_CHALLENGE A_:
Please copy the sqlite_backup README word for word, from "# sqlite_backup" to "Mac with iMessage)", inclusive.
_CHALLENGE B_:
Write the next part of the sqlite_backup README, picking up right after its last line.

Ecosyste.ms: Awesome

An open API service indexing awesome lists of open source software.

Awesome Lists | Featured Topics | Projects

https://github.com/seanbreckenridge/sqlite_backup

a tool to snapshot sqlite databases you don't own
https://github.com/seanbreckenridge/sqlite_backup

database sqlite sqlite3

Last synced: about 1 month ago
JSON representation

a tool to snapshot sqlite databases you don't own

Awesome Lists containing this project

README

        

# sqlite_backup

This exposes the python stdlib [`sqlite.backup`](https://docs.python.org/3/library/sqlite3.html#sqlite3.Connection.backup) function as a library, with a couple extra steps.

The main purpose for writing this is to copy sqlite databases that you may not own -- perhaps it belongs to an application (e.g., your browser) and is locked since that's currently open, or the OS keeps it open while the computer is active (e.g. Mac with iMessage)

### Features

- Has the option (true by default) to first [safely copy](https://github.com/seanbreckenridge/sqlite_backup/blob/cbe57a88bc987ca990edfb65b66f04b6d8765a5e/sqlite_backup/core.py#L48-L56) the database from disk to a temporary directory, which is:
- useful in case the source is in read-only mode (e.g. in some sort of docker container)

_SUPPLIED INFORMATION_:

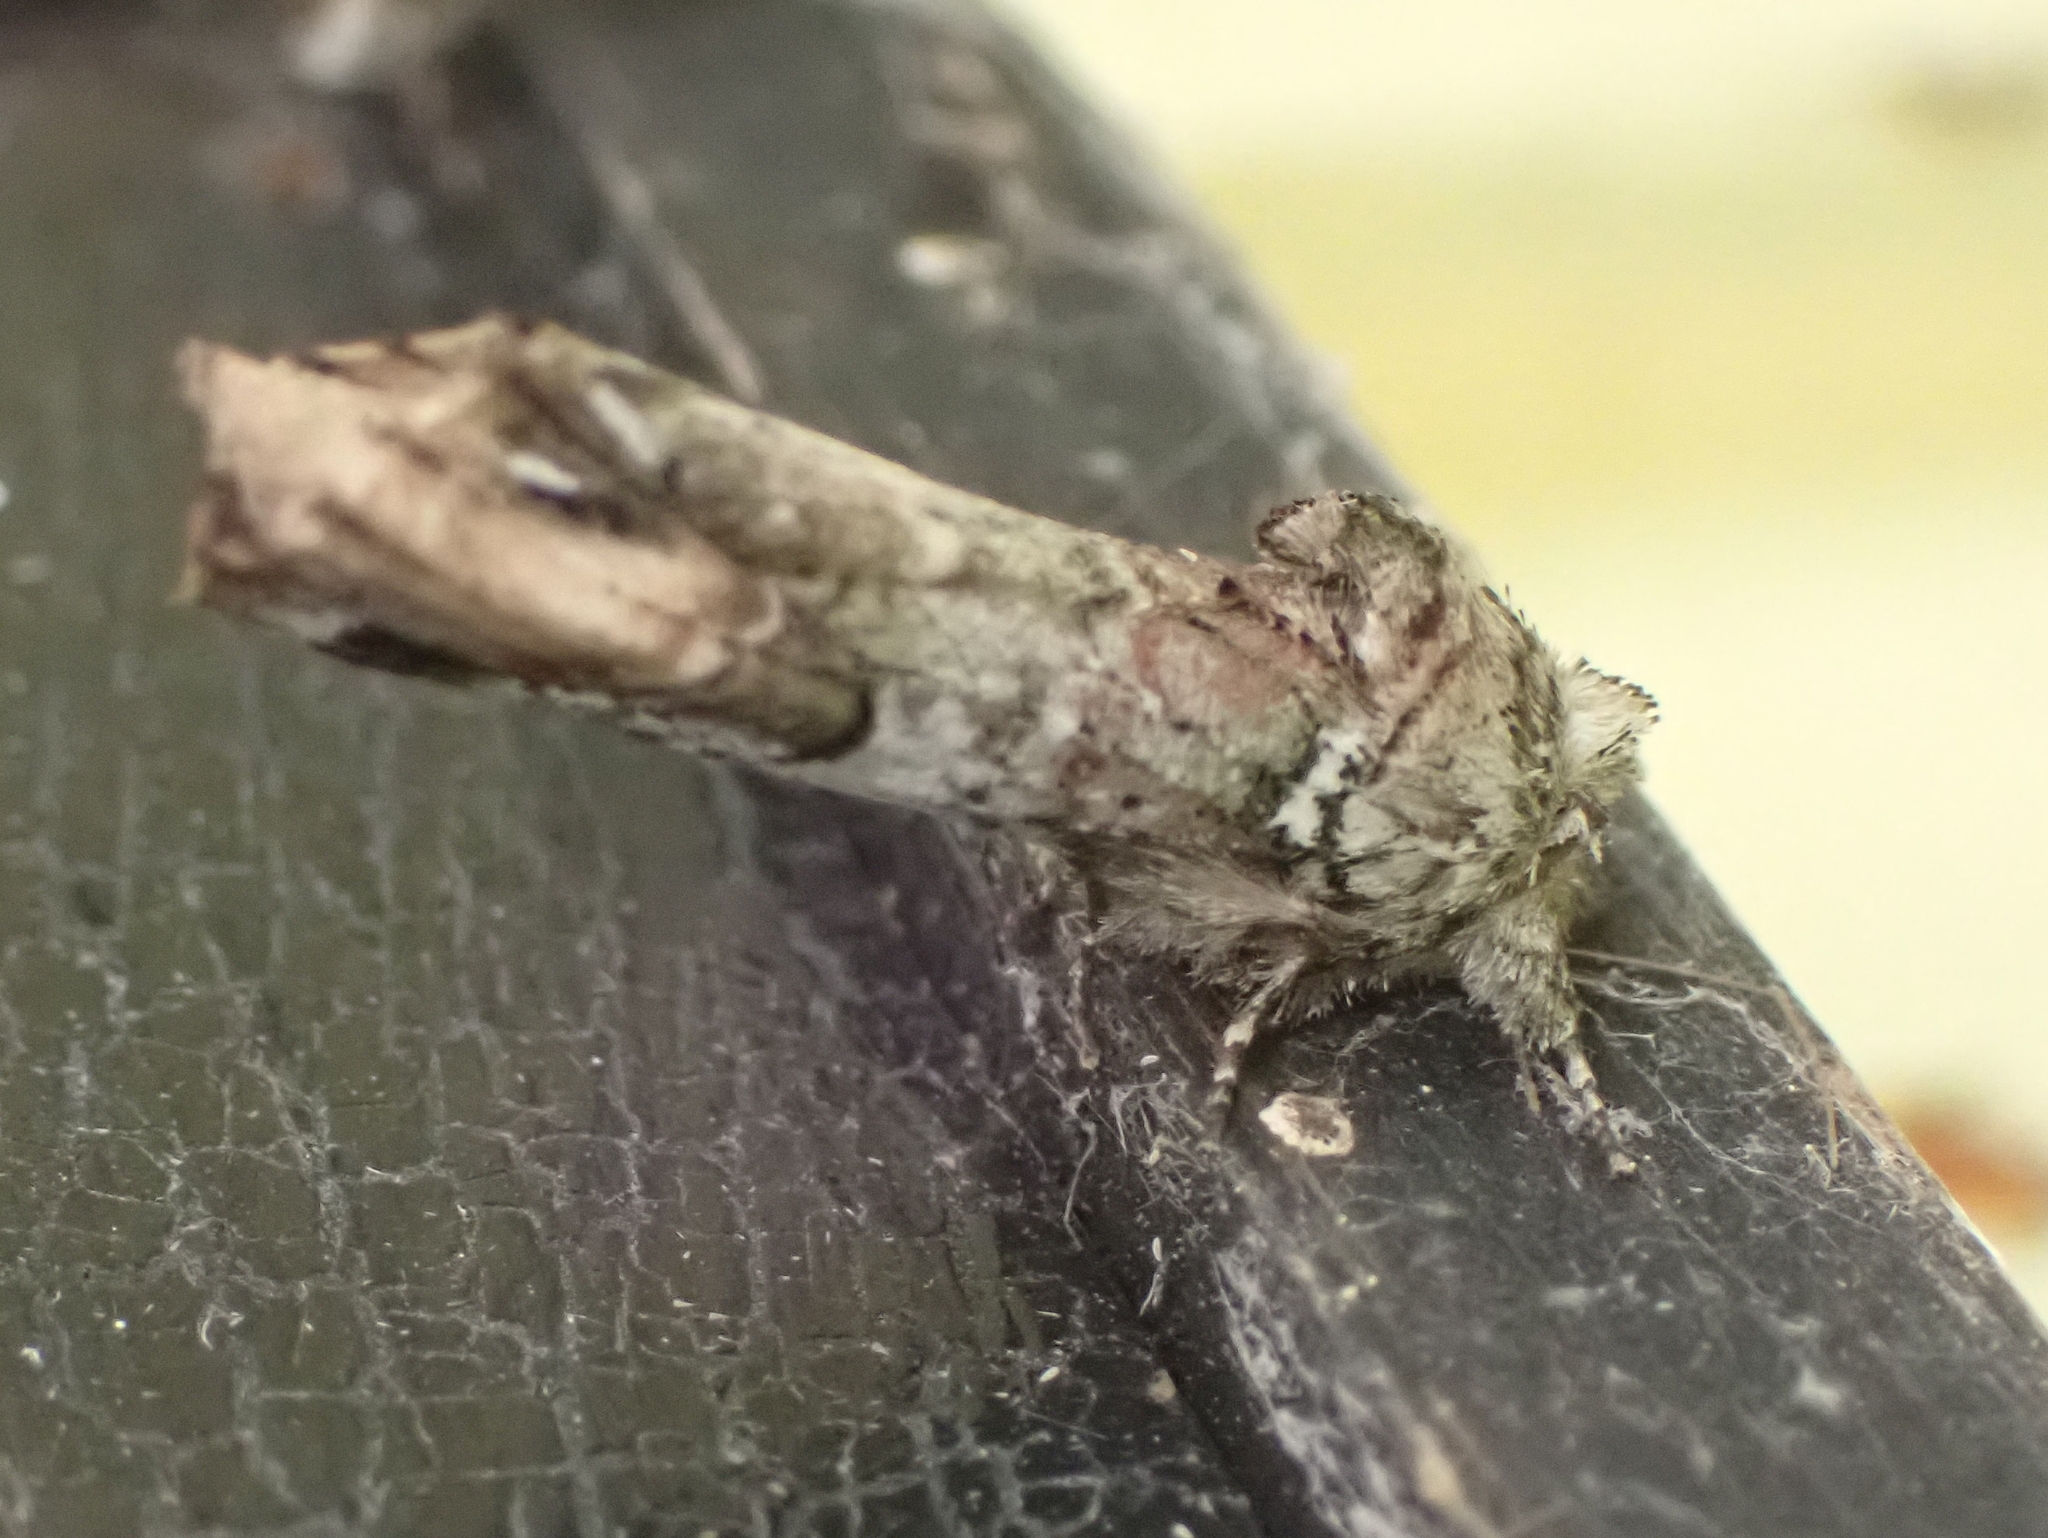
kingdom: Animalia
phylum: Arthropoda
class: Insecta
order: Lepidoptera
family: Notodontidae
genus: Schizura
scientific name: Schizura
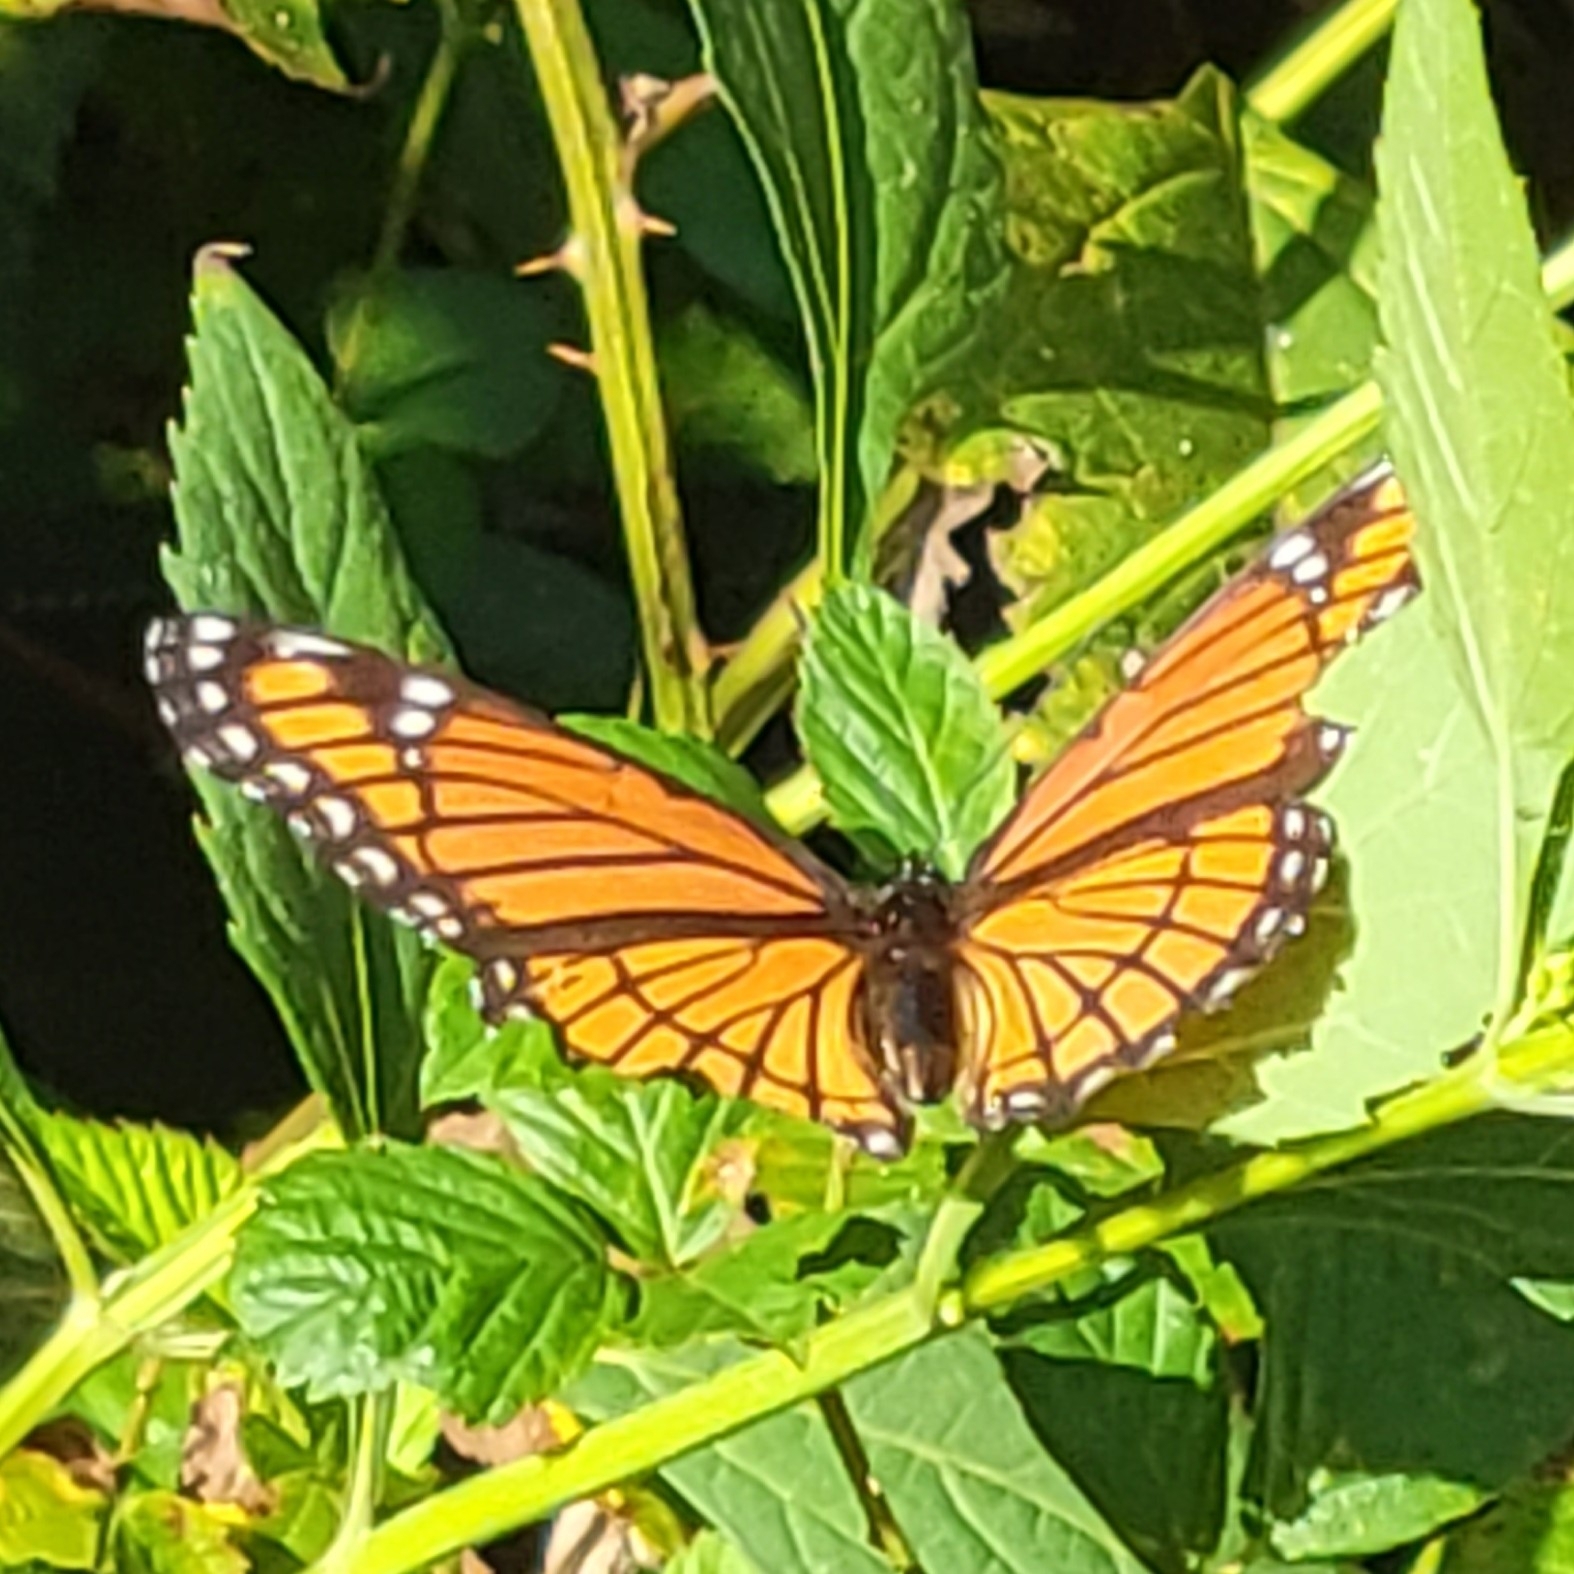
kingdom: Animalia
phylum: Arthropoda
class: Insecta
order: Lepidoptera
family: Nymphalidae
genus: Limenitis
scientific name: Limenitis archippus
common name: Viceroy
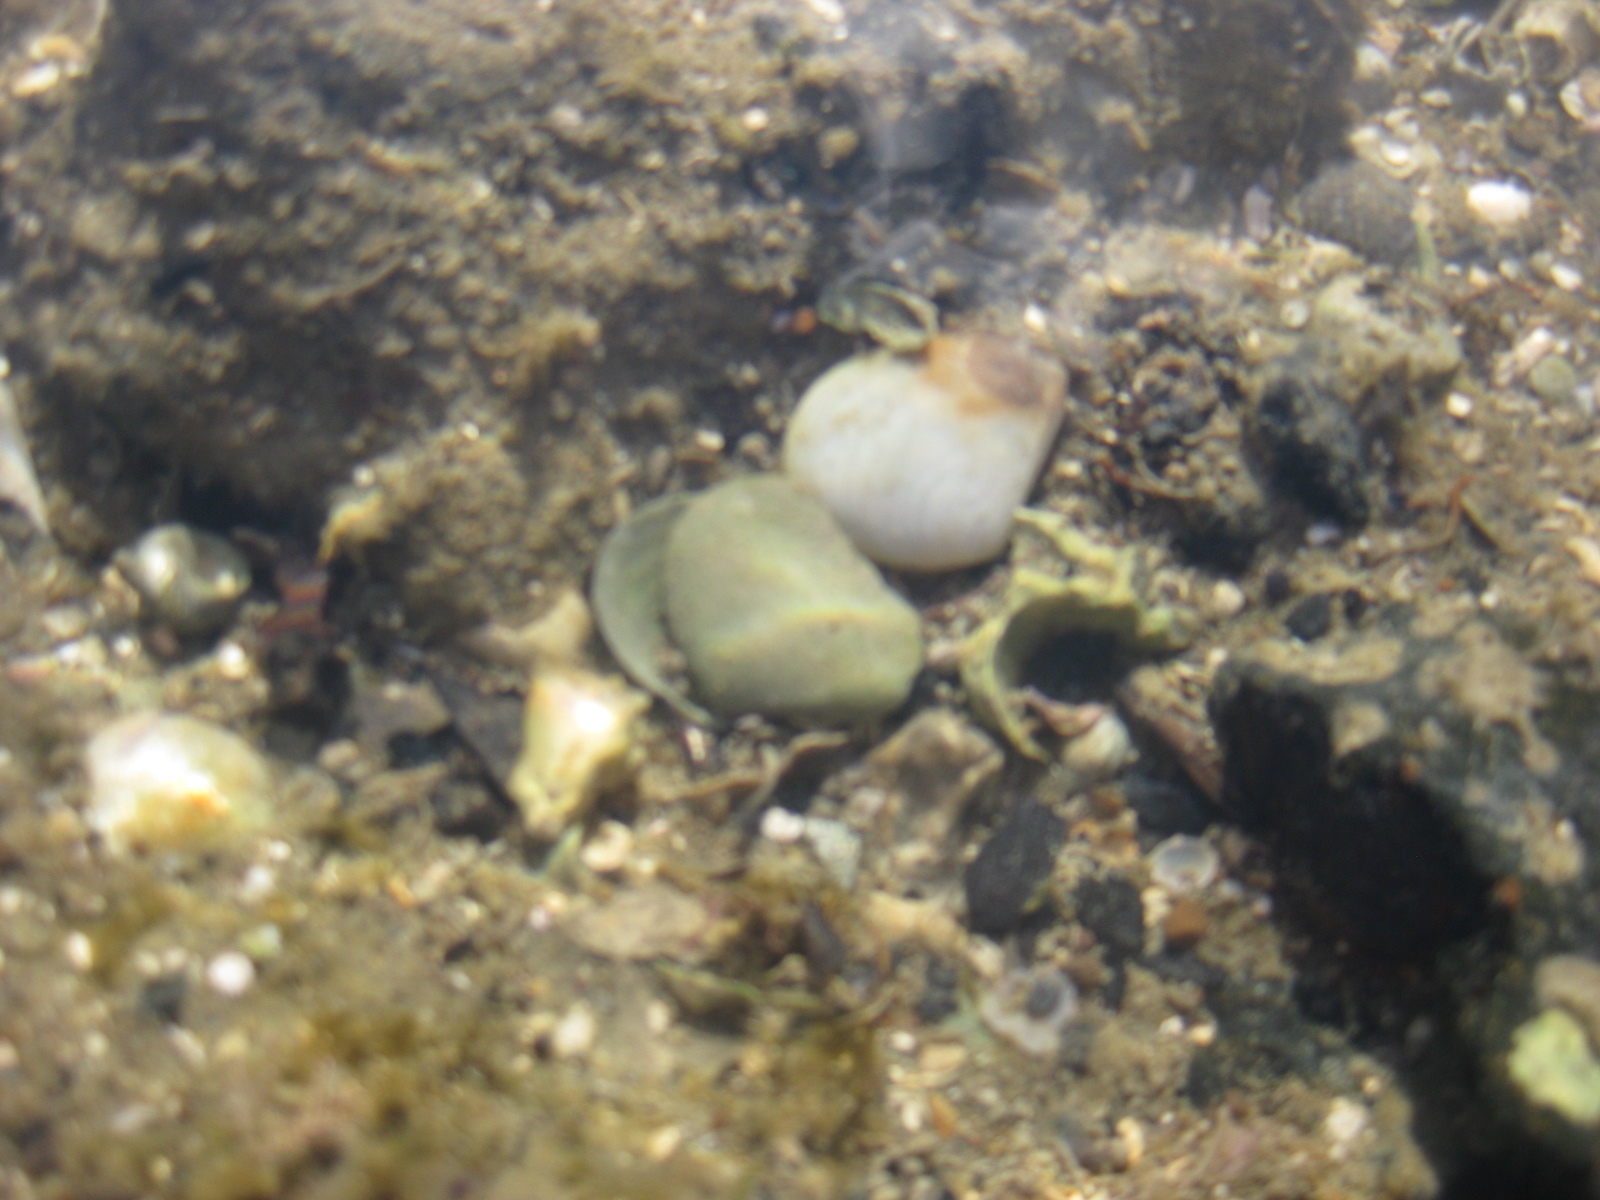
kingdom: Animalia
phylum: Mollusca
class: Bivalvia
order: Cardiida
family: Tellinidae
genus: Macomona
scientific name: Macomona liliana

_WRITTEN RESPONSE A_:
# sqlite_backup

This exposes the python stdlib [`sqlite.backup`](https://docs.python.org/3/library/sqlite3.html#sqlite3.Connection.backup) function as a library, with a couple extra steps.

The main purpose for writing this is to copy sqlite databases that you may not own -- perhaps it belongs to an application (e.g., your browser) and is locked since that's currently open, or the OS keeps it open while the computer is active (e.g. Mac with iMessage)

_WRITTEN RESPONSE B_:
- safer if you're especially worried about corrupting or losing data
- Uses [`Cpython`s Connection.backup](https://github.com/python/cpython/blob/8fb36494501aad5b0c1d34311c9743c60bb9926c/Modules/_sqlite/connection.c#L1716), which directly uses the [underlying Sqlite C code](https://www.sqlite.org/c3ref/backup_finish.html)
- Performs a [`wal_checkpoint`](https://www.sqlite.org/pragma.html#pragma_wal_checkpoint) and sets `journal_mode=DELETE` after copying to the destination, to remove the WAL (write-ahead log; temporary database file). Typically the WAL is removed when the database is closed, but [particular builds of sqlite](https://sqlite.org/forum/forumpost/1fdfc1a0e7), the [default sqlite installed on mac](https://github.com/seanbreckenridge/sqlite_backup/issues/9), or sqlite compiled with [`SQLITE_DBCONFIG_NO_CKPT_ON_CLOSE` enabled](https://www.sqlite.org/c3ref/c_dbconfig_enable_fkey.html) or [`SQLITE_FCNTL_PERSIST_WAL`](https://www.sqlite.org/c3ref/c_fcntl_begin_atomic_write.html#sqlitefcntlpersistwal) may prevent that -- so the checkpoint exists to ensure there are no temporary files leftover

In short, this **prioritizes safety of the data** over performance (temporarily copying data files to `/tmp`) - because we often don't know what the application may be doing while we're copying underlying sqlite databases

The initial backup function and some tests were extracted out of the [`karlicoss/HPI` `core/sqlite`](https://github.com/karlicoss/HPI/blob/a1f03f9c028df9d1898de2cc14f1df4fa6d8c471/my/core/sqlite.py#L33-L51) module

If other tools exist to do this, please [let me know!](https://github.com/seanbreckenridge/sqlite_backup/issues/new)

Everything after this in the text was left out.